Content starts

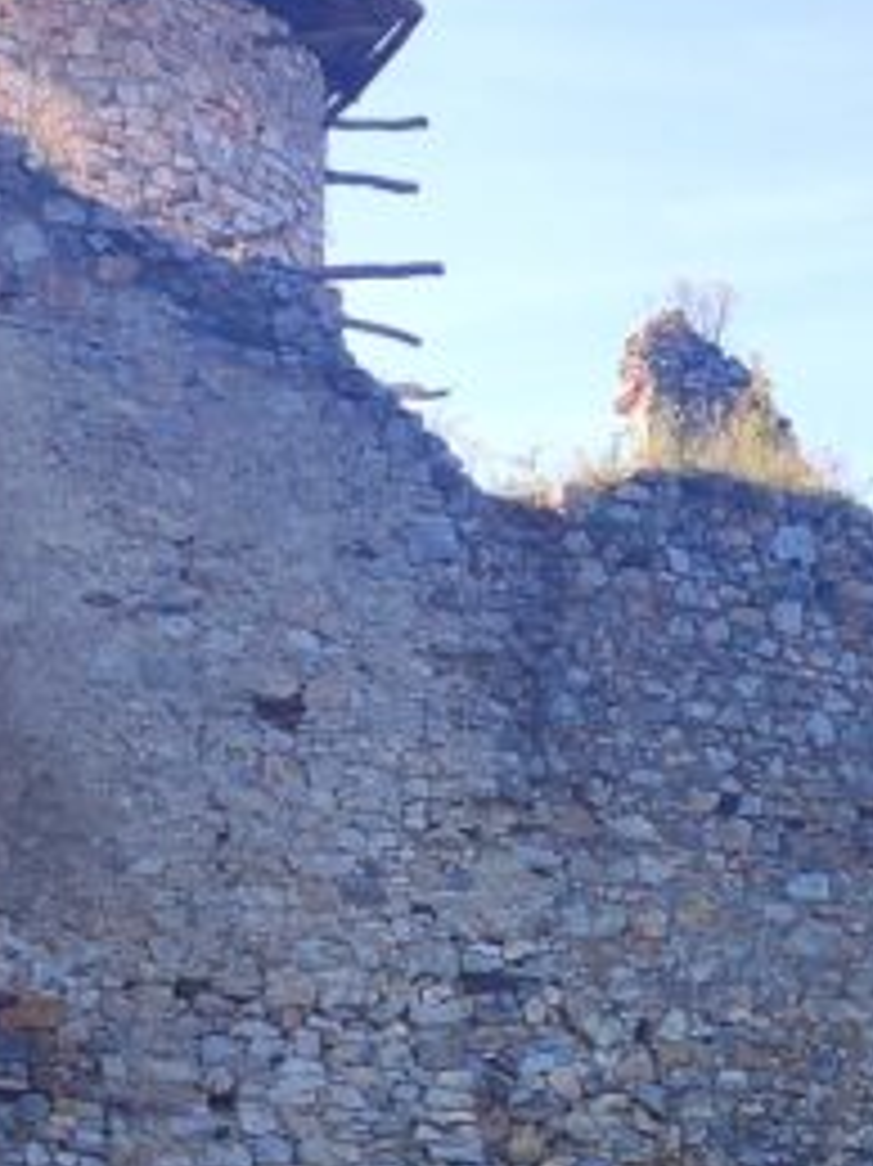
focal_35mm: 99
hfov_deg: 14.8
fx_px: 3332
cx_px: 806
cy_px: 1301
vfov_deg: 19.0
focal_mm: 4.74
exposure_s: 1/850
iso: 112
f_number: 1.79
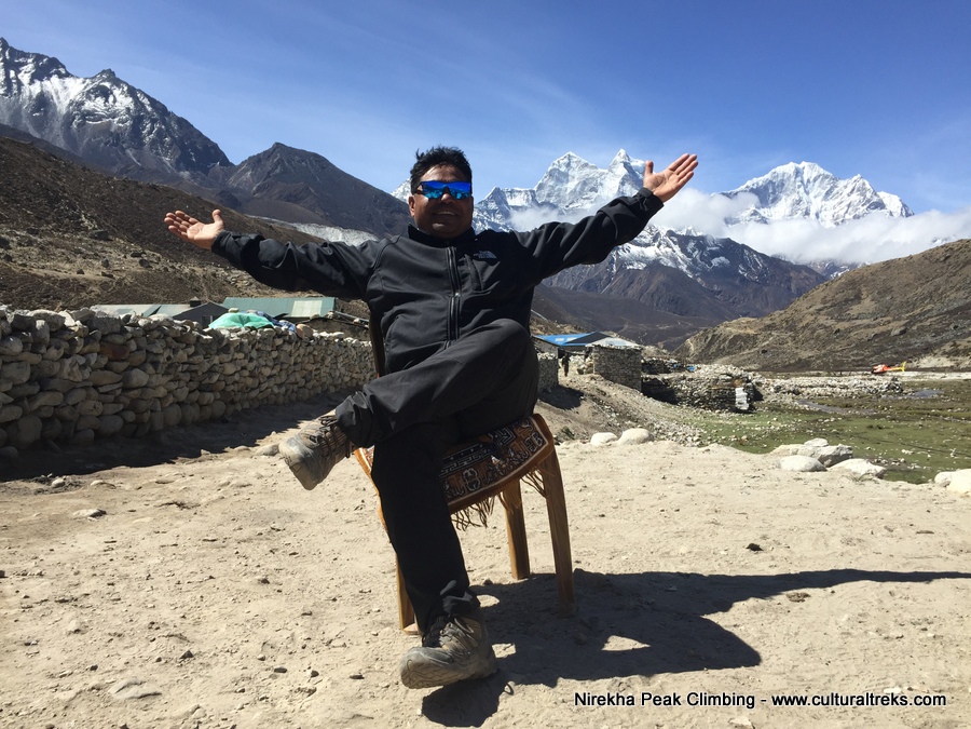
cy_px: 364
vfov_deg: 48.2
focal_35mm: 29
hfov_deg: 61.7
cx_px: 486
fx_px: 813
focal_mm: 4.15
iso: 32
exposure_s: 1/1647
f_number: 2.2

Content ends
Content starts

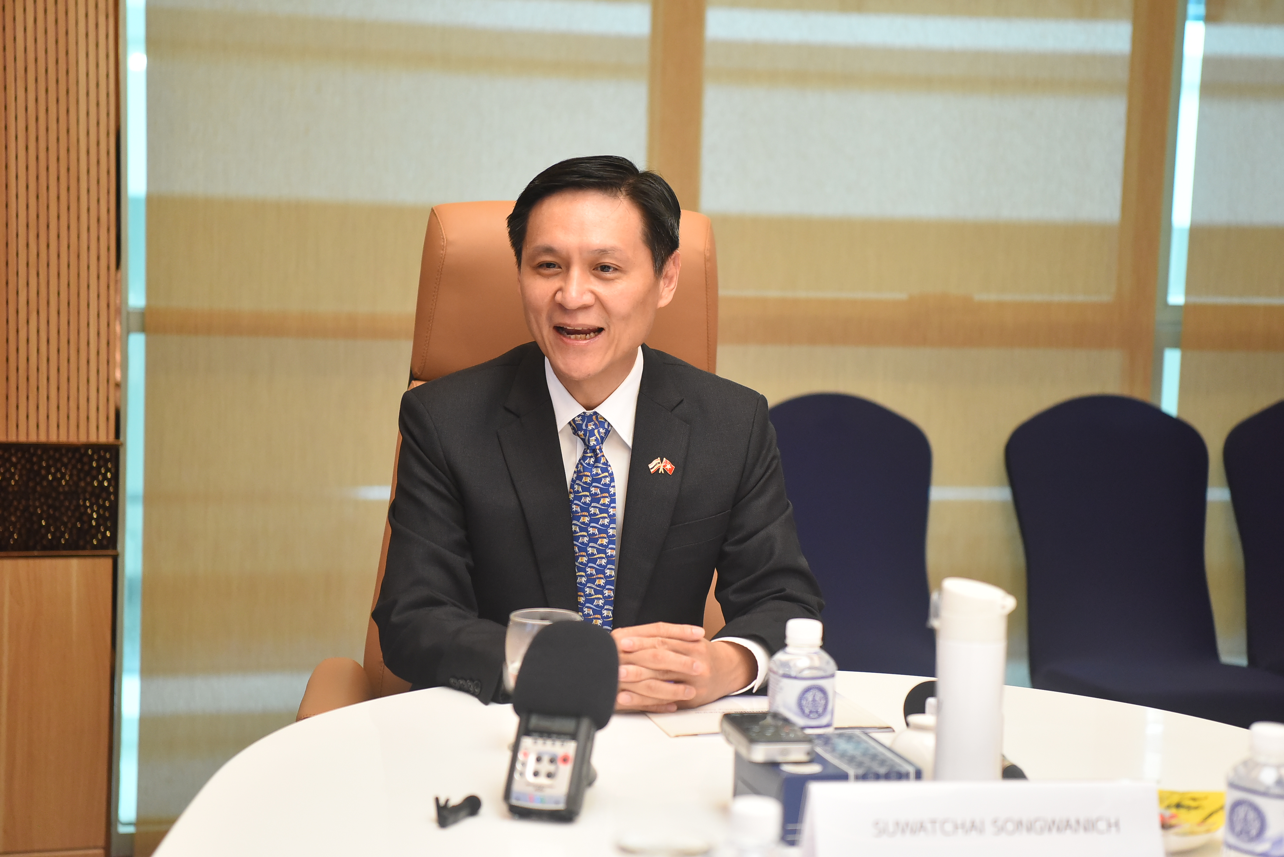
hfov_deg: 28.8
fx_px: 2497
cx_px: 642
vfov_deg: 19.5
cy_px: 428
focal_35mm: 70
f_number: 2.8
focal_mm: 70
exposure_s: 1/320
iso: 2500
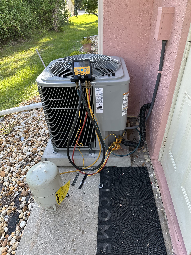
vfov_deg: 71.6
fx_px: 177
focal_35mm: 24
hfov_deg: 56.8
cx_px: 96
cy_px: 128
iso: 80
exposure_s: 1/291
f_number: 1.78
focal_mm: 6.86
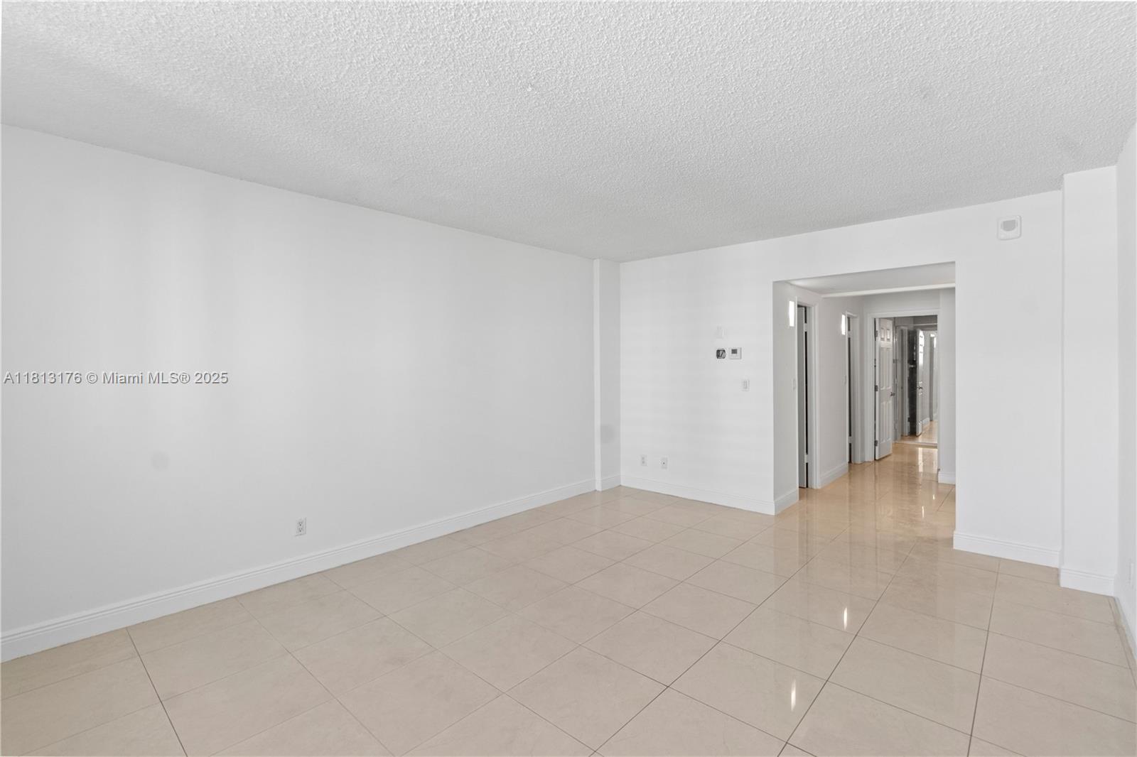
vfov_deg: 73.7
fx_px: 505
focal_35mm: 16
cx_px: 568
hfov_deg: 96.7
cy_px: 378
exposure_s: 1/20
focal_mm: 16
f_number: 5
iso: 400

Content ends

**Written task:** The listing above holds a line with "focal_35mm: 29" and a line with "f_number: 2.2". Print the stretch from the first through the second, exactly and alone.

**Response to this exercise:**
focal_35mm: 29
hfov_deg: 61.7
cx_px: 486
fx_px: 813
focal_mm: 4.15
iso: 32
exposure_s: 1/1647
f_number: 2.2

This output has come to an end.